Table Scraps

Table Scraps

Manufacturers can use their leftovers to feed various industrial applications but should still try to avoid scrap before it's created.

Enterprising thieves have figured out that scrap means money, so why does that concept still elude some manufacturers? On any given day in urban America you can find a home that's been gutted for valuable copper piping and other materials that are sold as "scrap." But inside manufacturing operations legitimate scrap is oftentimes pitched, according to Mark Ripple, director of BBK Ltd., an international business advisory firm that helps manufacturers achieve efficiencies.

"Most of the time, depending on what material you're using, some plastics can be reground and reused, and some metal can be remelted or sent back to scrap metal suppliers," Ripple says, "but a lot of suppliers I see are still just throwing away the bulk in a dumpster."

The scrap is disposed either because it's not economical to reuse it, it's not in a reusable form, or it's not part of the company's culture, says Ripple. But that's not always the case. Most metals producers either reuse or sell their scrap, according to Nick Sowar, global steel leader at consulting firm Deloitte & Touche LLP. And plastics can be remelted or sold to businesses that can use it as a raw material, adds Daniel Schweller, a partner with Deloitte's M&A Transaction Services.

Shaw Industries Inc., one of the world's largest carpet manufacturers, sells yarn scraps and other waste to companies that convert the material into plastics. The process is part of the company's overall sustainability strategy, which began about eight years ago, explains Richard Ramirez, vice president of sustainability and environmental affairs.

Shaw Industries sells shredded carpet waste from its manufacturing operations to be recycled for other applications.
Today, scrap sales is a part of Shaw Industries' business model. "Some years ago there was a start to broker and market some of those waste streams because they have value and it could be things like scraps of the carpet in manufacturing; it could be the yarn, so that yarn waste has value as well as the spools that are on there," Ramirez notes. "We're talking in the neighborhood of 200 million pounds of waste that could be generated in a year."

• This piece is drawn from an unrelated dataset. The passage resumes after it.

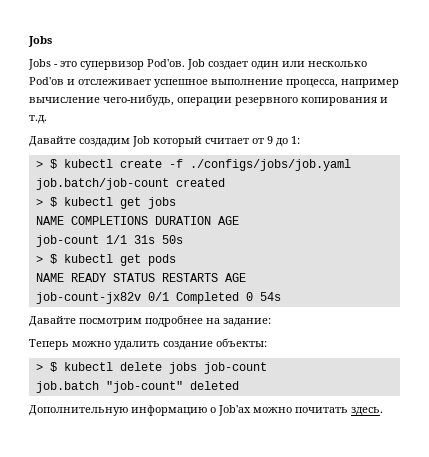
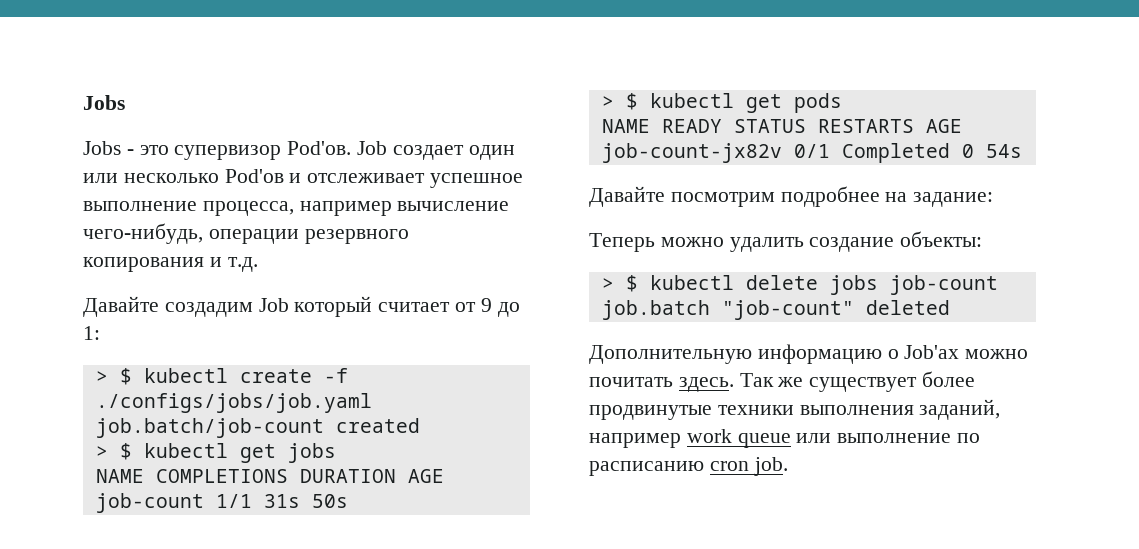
(383, 411) none -> [739,371,976,392] [589,399,1001,420] [589,429,981,448] [589,457,788,476] Так же существует более продвинутые техники выполнения заданий, например work queue или выполнение по расписанию cron job.

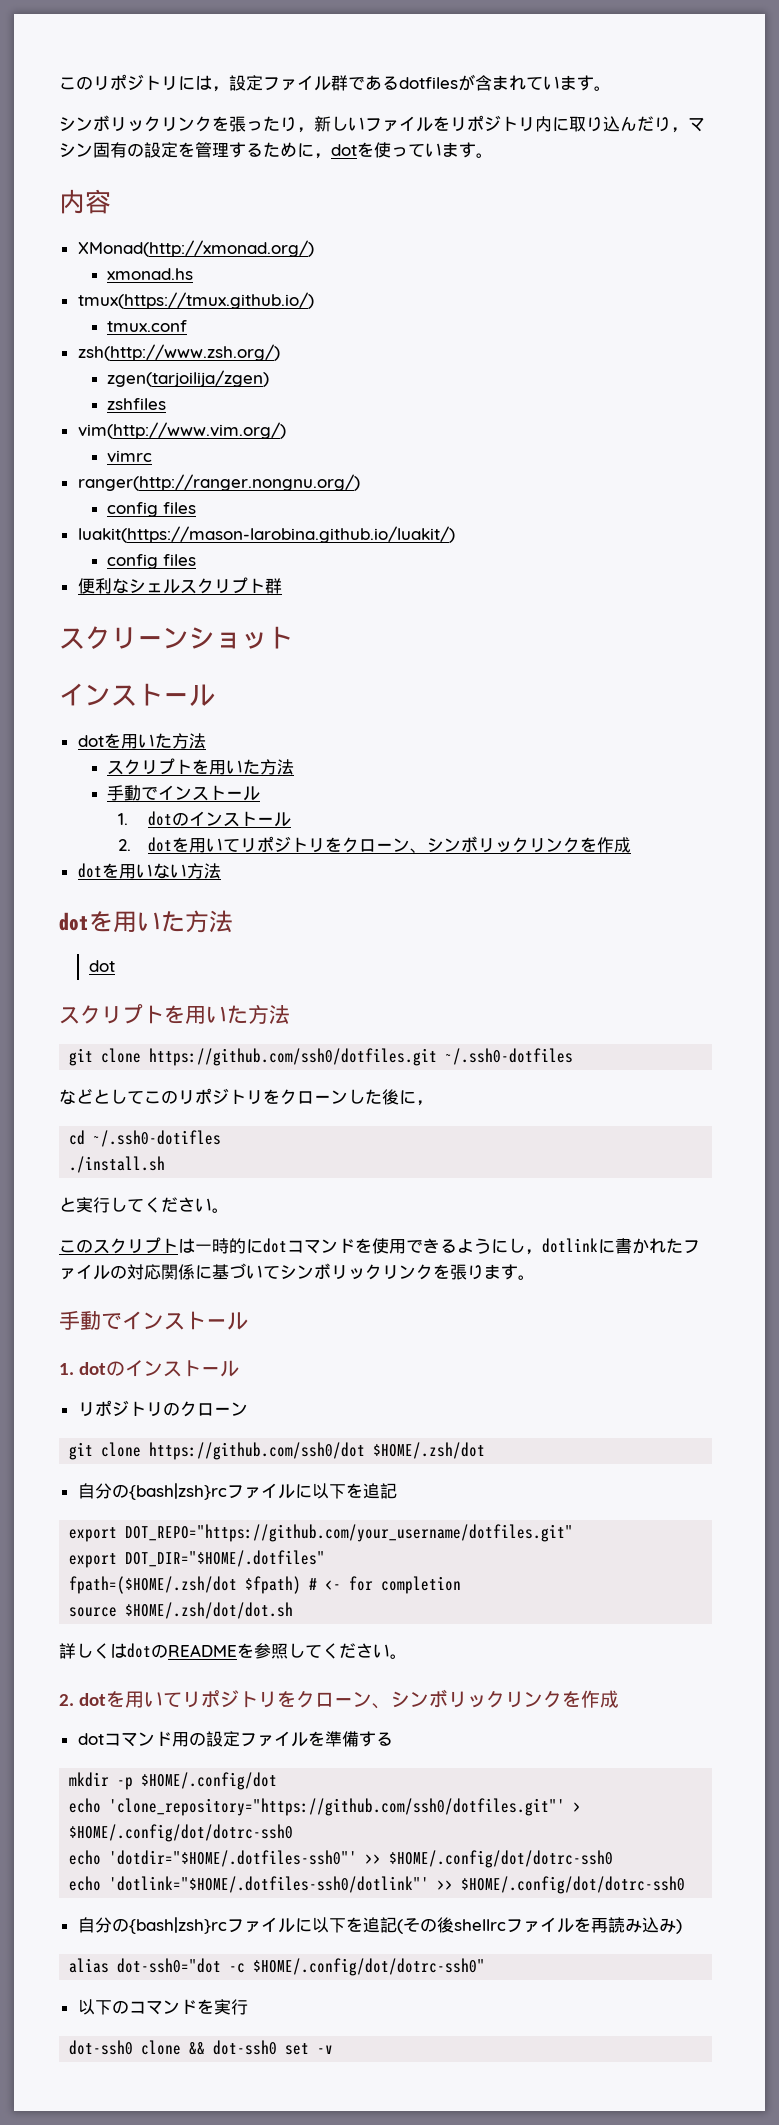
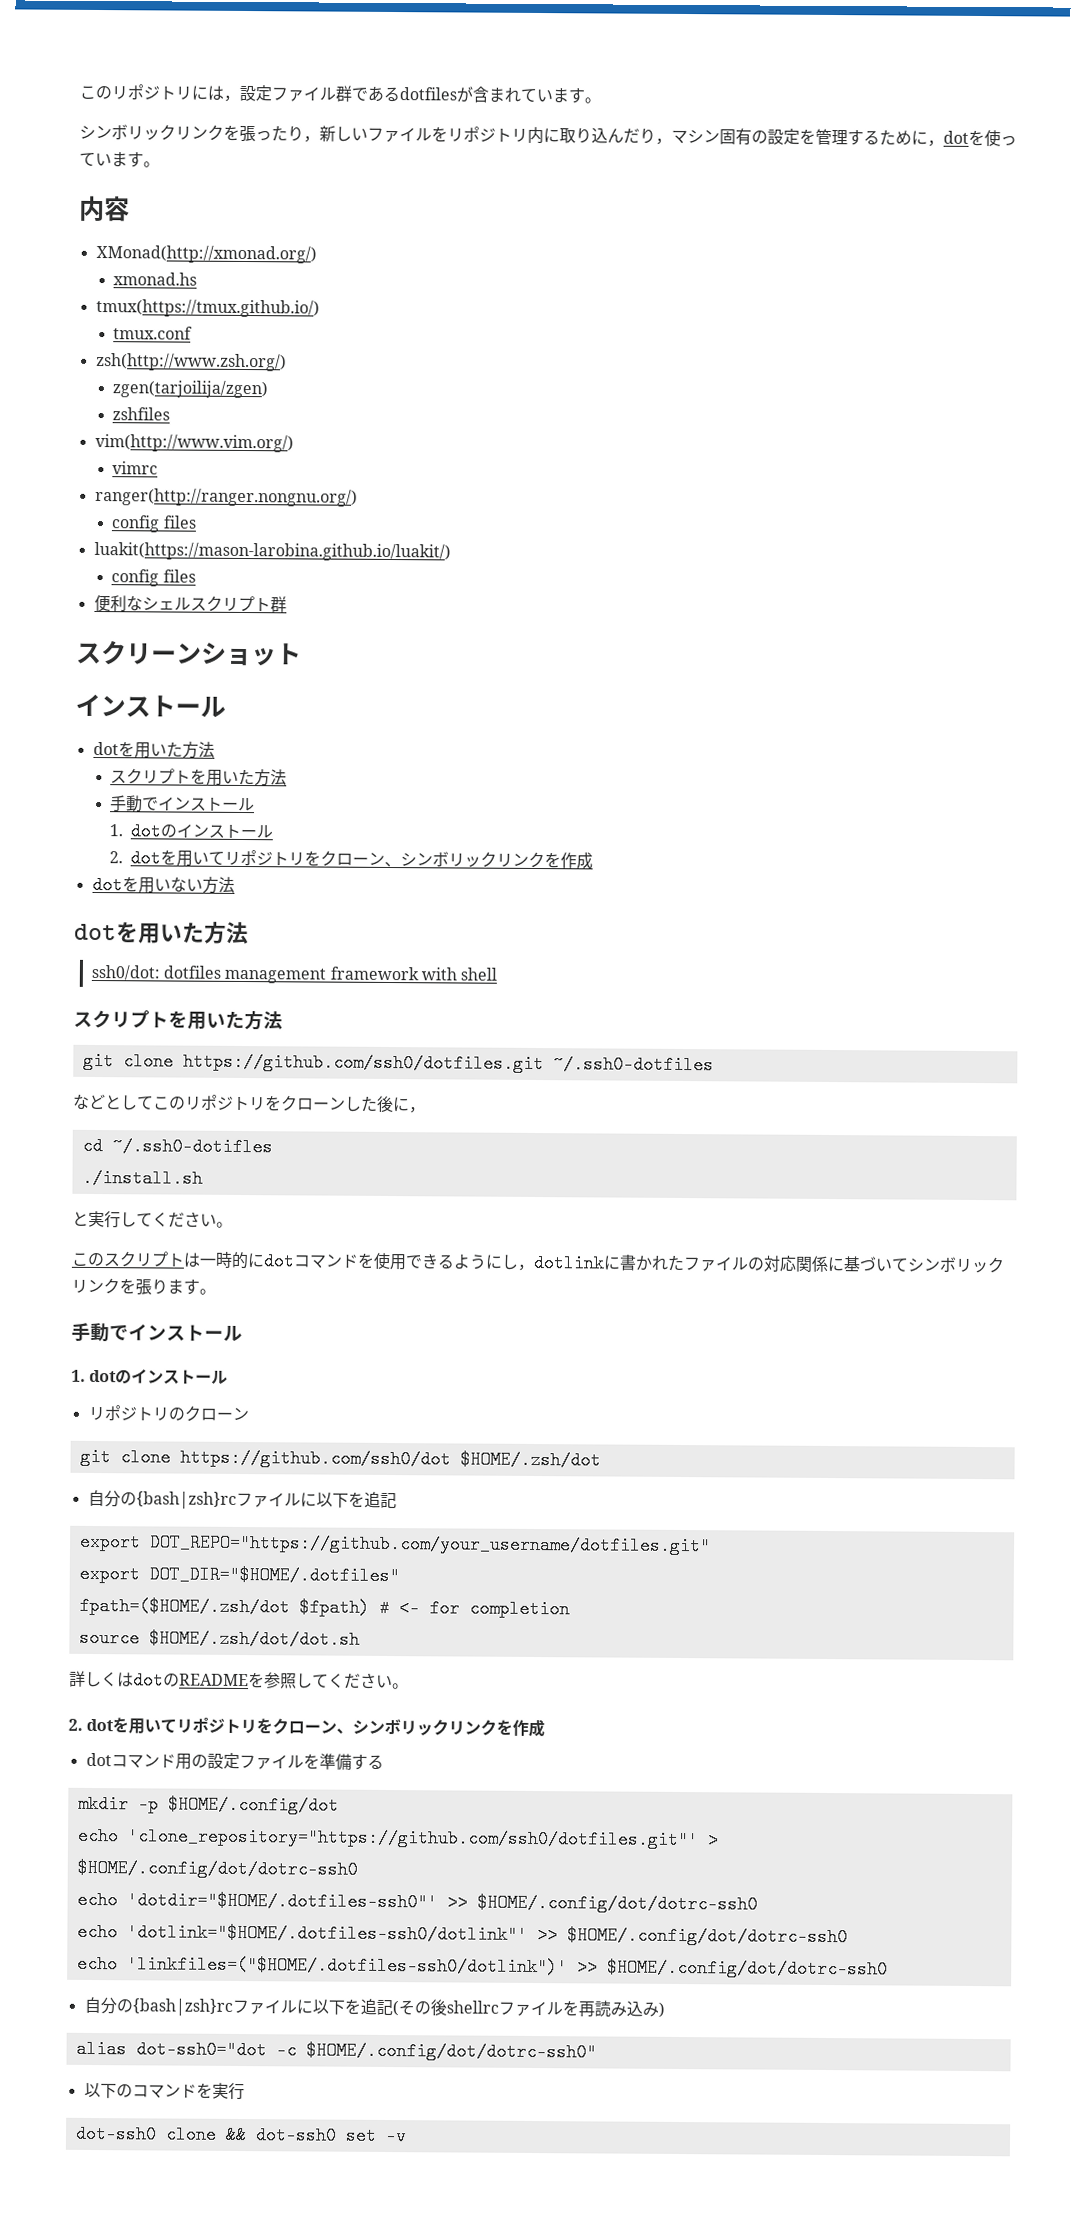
[88,960,115,972] dot -> [90,964,498,984] ssh0/dot: dotfiles management framework with shell
(686, 1885) none -> [76,1954,888,1979] // echo 'linkfiles=("$HOME/.dotfiles-ssh0/dotlink")' >> $HOME/.config/dot/dotrc-ssh0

He estimates the company has recovered "tens of millions of dollars" on waste-brokering activities. The company's recycling efforts resulted from relationships with manufacturers in its supply chain who could use the materials and recyclers.

About two years ago Shaw Industries established a waste-to-energy facility at its Dalton, Ga., plant where wood waste is used to generate steam. The plant utilizes 21,000 to 22,000 tons of carpet waste and sawdust from its wood flooring operations to generate steam for carpet dying. The facility, developed in conjunction with Siemens Building Technologies Inc., has been in operation for about two years. It required a capital investment of approximately $15 million and has saved the company about $1.5 million annually in steam generation.

It's a similar approach to the one taken by the Batesville Casket Co.'s Vicksburg, Miss., operations where the plant utilizes sawdust waste to heat wood-drying kilns. One of IndustryWeek's Best Plants in 2007, Batesville Casket also reuses defective wood scraps to create core panels for the casket's side.

Of course, the ultimate goal for manufacturers is to avoid scrap altogether. For Shaw Industries, this meant implementing process control technology that allows for more precise measurements and Six Sigma analysis.

This is where many manufacturers miss the mark, says BBK's Ripple. "One of the things you see all too often is when [manufacturers] don't understand the physics of the failure mode or don't understand how this thing is failing -- you guess on what the problem is, so you make engineering changes or process changes that really don't fix the problem."